Crowds are notoriously unstable. A group of football fans that is at one moment enjoying a game with relaxed cheerfulness can easily become a threatening mob. To be in a big group of people can feel like belonging to a community, and may be so. But you can also be sucked up into a mob in which one loses one’s individuality and consents to terrible deeds.
Today as we begin Holy Week, we are invited to become holy. Holy people grow into an independence of mind and heart which protects them from the false seductions of the mob. A saint is someone who, by the grace of God, is becoming the person God created them to be.
Often we succumb to the desire to blend in with trendy fashions of clothing, gadgets, and hairstyles, to mention a few, and try to see ourselves in popular movie actors or athletes of our times. Celebrities attract vast praise, and thousands wish to belong to their ‘community’ through Twitter, YouTube or Facebook. By associating with them, wearing their clothes, supporting their team, bearing their brand, we may hope to find our identity. But the saints take the risk of being themselves, the unique friend of God that they are.
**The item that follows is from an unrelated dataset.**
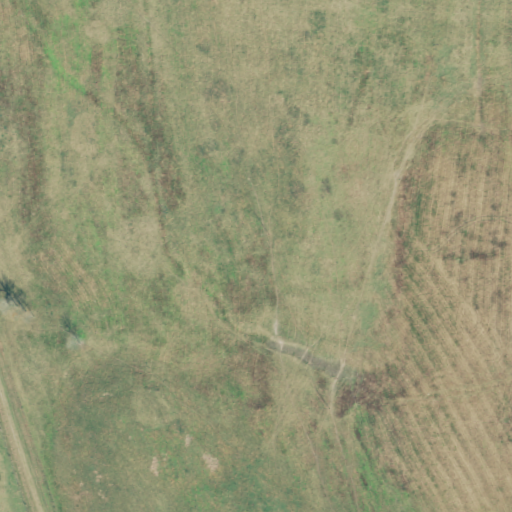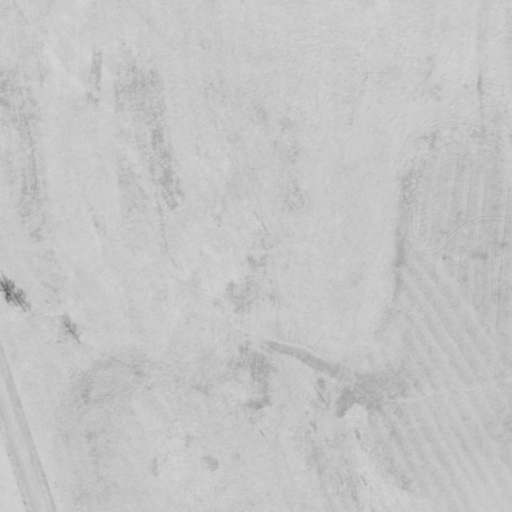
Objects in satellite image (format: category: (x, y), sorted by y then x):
road: (15, 272)
road: (1, 393)
road: (18, 456)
They are non-conformist when it comes to mob mentality.
The crowd that cheers Jesus as He enters Jerusalem is drawn by His power and popularity. He comes as the promised King, the descendant of King David. They sing ‘Hosanna’, which means ‘Save us’. They gather around Him and escort Him into the city as fans cheer a nearby movie star or athlete. But many in the crowd that now praises Him will also be in the crowd that unites against Him and mocks Him, taunting Him with His apparent powerlessness.
The powerful and beautiful attract us. We hope that by being with them, we may catch some of their strength and beauty and stave off the fear that we are nobodies. The powerless can also evoke strong reactions, like sharks attracted to a wounded fish or when celebrities fall, the media-mob smell blood.
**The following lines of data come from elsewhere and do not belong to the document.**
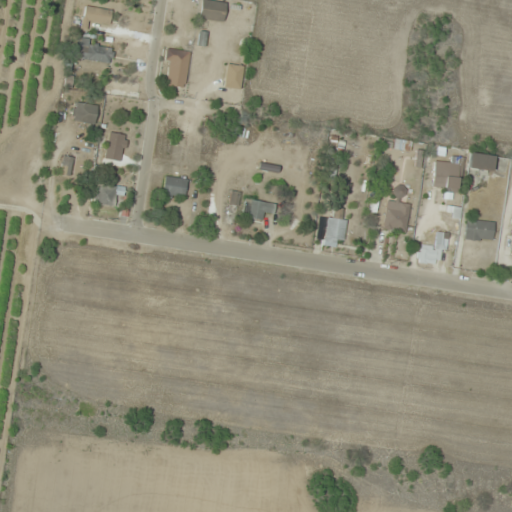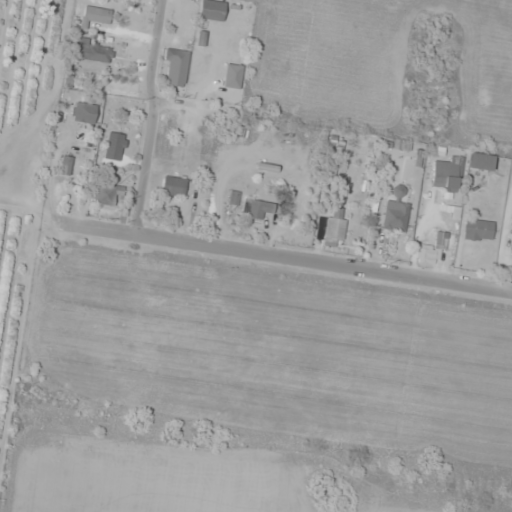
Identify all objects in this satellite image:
building: (212, 11)
building: (97, 16)
building: (94, 53)
building: (176, 67)
building: (233, 72)
building: (120, 89)
road: (150, 110)
building: (84, 113)
building: (116, 142)
building: (397, 144)
building: (480, 162)
building: (66, 165)
building: (447, 173)
building: (173, 186)
building: (108, 195)
building: (259, 210)
building: (396, 212)
building: (455, 212)
building: (511, 224)
building: (334, 229)
building: (479, 229)
building: (511, 246)
road: (324, 255)
building: (427, 255)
So as we begin Holy Week, it is worth asking how we respond to power and its loss. Do we zero-in on the famous and strong people, even those who do morally wrong things, ignoring our Christian convictions in the hope of sharing in a bit of their glamour? Do we distance ourselves from being faithful to Jesus and His teachings for fear of being different or despised? Or do we dare to follow the King who “being found in human form humbled Himself and became obedient unto death, even death on the cross”?
Jesus forms around Himself a community on Easter Sunday, in which we find a multitude of brothers and sisters sharing a common faith, but also a community in which we are meant to be ourselves, each person experiencing through the Holy Spirit a deep and personally love relationship with Jesus and His Heavenly Father.